Data extracted from a collection:
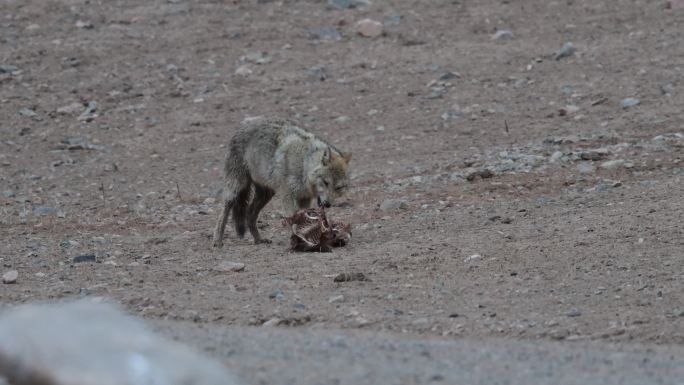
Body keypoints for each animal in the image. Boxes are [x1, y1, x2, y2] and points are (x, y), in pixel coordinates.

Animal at [211, 118, 352, 248]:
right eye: (325, 182)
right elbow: (294, 221)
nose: (327, 204)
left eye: (338, 188)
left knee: (249, 214)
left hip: (266, 195)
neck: (303, 163)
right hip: (236, 188)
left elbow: (304, 221)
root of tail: (243, 125)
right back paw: (217, 240)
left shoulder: (304, 199)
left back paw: (259, 239)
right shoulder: (288, 196)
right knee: (223, 213)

PROBLEM REQUIREMENTS:
Your answer should consist only of the lines from the one with "left hip: (266, 195)" through the end of the data above, reproduced exactly.

RESPONSE:
left hip: (266, 195)
neck: (303, 163)
right hip: (236, 188)
left elbow: (304, 221)
root of tail: (243, 125)
right back paw: (217, 240)
left shoulder: (304, 199)
left back paw: (259, 239)
right shoulder: (288, 196)
right knee: (223, 213)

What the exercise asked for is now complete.